MongoDB today made its mobile database generally available as part of an overall effort to give developers the ability “to work with data anywhere in the world,” the company announced.
The company also said it has added features to its MongoDB Stitch serverless platform that will make it easier to use. Stitch Mobile Sync, which was announced last summer as a beta launch, can sync data and changes between mobile devices and back-end databases. According to the company’s announcement, this enables applications to have real-time data. “Previously, this could only be done by installing an alternative or feature-limited database within the mobile application which resulted in cumbersome extra management, complicated syncing and reduced functionality,” the company said.

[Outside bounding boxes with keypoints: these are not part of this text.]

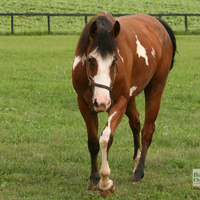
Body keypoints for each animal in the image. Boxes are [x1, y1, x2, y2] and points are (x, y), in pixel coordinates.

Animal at [72, 11, 177, 197]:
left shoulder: (119, 102)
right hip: (131, 98)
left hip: (155, 88)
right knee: (136, 123)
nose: (102, 102)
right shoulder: (84, 104)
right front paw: (94, 180)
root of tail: (158, 23)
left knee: (147, 131)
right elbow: (93, 143)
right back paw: (136, 161)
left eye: (114, 61)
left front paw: (105, 182)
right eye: (90, 60)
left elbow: (106, 138)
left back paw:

In addition, developers can use the MongoDB Stitch SDK to query mobile and IoT data “any way they want with local reads and writes, native JSON storage, indexing and aggregations,” the company said.
“Our latest product announcements are united by a common theme – giving developers a uniform way to work with data wherever they need to,” Eliot Horowitz, MongoDB CTO and co-founder, said in the announcement. “Using the same database on platforms from the edge to the cloud, and a serverless platform that detects, synchronizes, and responds to data changes in real time, customers can dramatically accelerate their ability to create a sustainable competitive advantage… Businesses can build functionality faster, scale to millions of users wherever they are on the planet, and cut costs.”
Updates to Stitch include integration with more than 20 AWS services, additional authentication providers, multiple MongoDB Atlas database-as-a-service clusters, and any application code via MongoDB’s drivers. The company said it has made these available to developers without them needing to learn new APIs or write back-end code.
Atlas, which has been available on the three major cloud platforms (AWS, Microsoft Azure, Google Cloud Platform) since last June, is now available as a free tier on Microsoft Azure, and available in 26 Azure regions, the company announced.
Further, MongoDB has extended its AWS multi-region support to its first regions in Europe and Asia-Pacific and to US East 1 and West 2.